Fausto Spinazola Prado,

Resumo


Este artigo teve por objetivo investigar o tema Anencefalia e o Direito à vida tendo em vista as novas perspectivas tecnológicas. A pesquisa se pautou em estudos fundamentados no Direito Constitucional, Penal, Civil e Medicina Legal. Buscou- se demonstrar quando se inicia vida e quando advém o seu término tendo em vista a morte clínica cerebral do feto anencéfalo.Na seqüência a pesquisa visou de forma minuciosa demonstrar a repercussão da arguição de preceito fundamental n° 54 e as decisões mais recentes sobre o aborto do feto anencéfalo.Para tanto, verificou- se ao longo do estudo que a vida começa desde a concepção, tendo por fundamento os aspectos científicos médicos e constitucionais.Demonstrou-se que o feto anencéfalo possui o Direito à vida , como clausula pétrea e garantia constitucional.

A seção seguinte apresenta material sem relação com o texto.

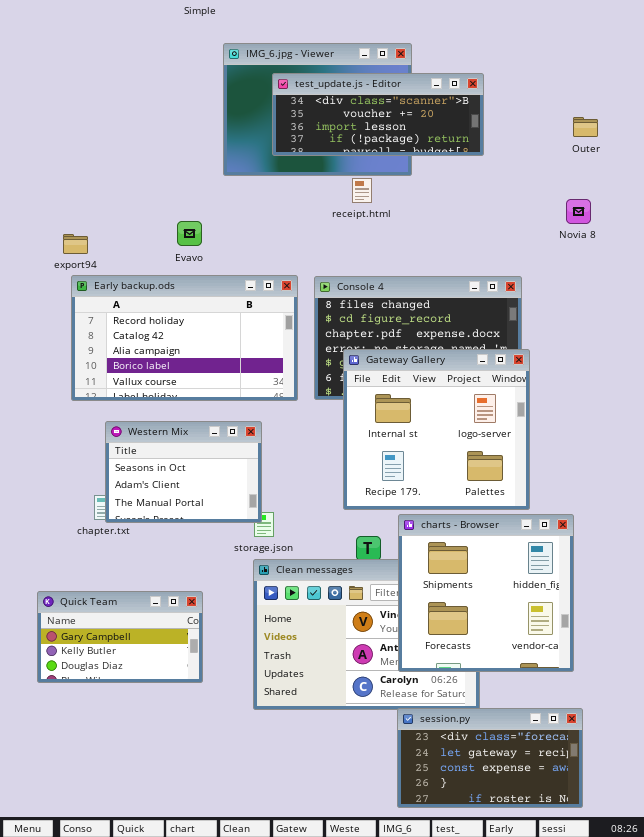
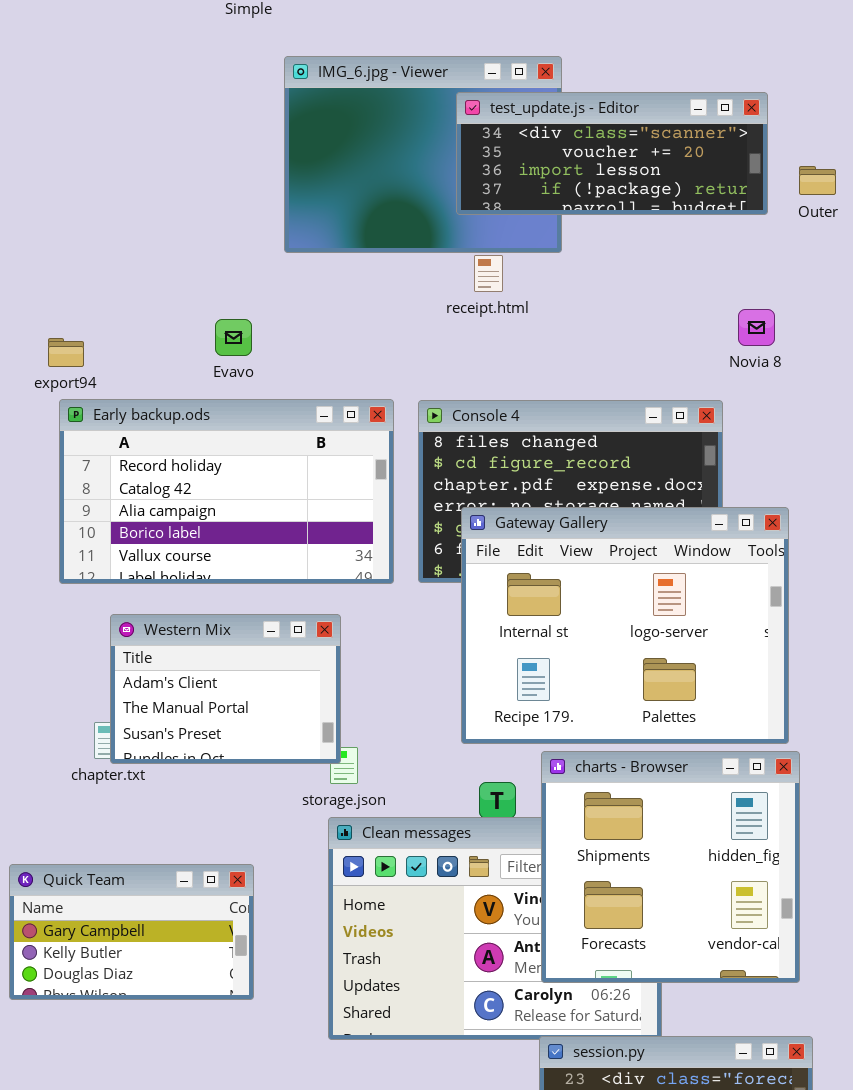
test_update.js - Editor: [272,73,484,156] -> [456,92,768,215], moved
Novia 8: [566,199,591,224] -> [738,309,775,346], moved
Gateway Gallery: [343,349,530,510] -> [461,507,789,744], resized
Western Mix: [105,421,262,523] -> [110,614,341,764], scrolled down 1 row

Mergulhado no contexto sobre a inviolabilidade do direito à vida, o artigo teve por objetivo demonstrar que ao ser prolatada uma decisão relacionada com o direito de viver de um ser, o magistrado de uma certa forma impõe de modo “consciente ou inconsciente” valores morais, éticos e religiosos. Entretanto ao artigo não se limita somente a este quesito, mas também teve por escopo demonstrar que o Estado Brasileiro é um estado laico sem uma determinada religião definida, sendo livre o direito de crença. O debate se pautou também no fato de que deve haver uma ponderação entre o Direito de viver e o Direito de morrer e de se criar uma doutrina capaz de resolver estes problemas.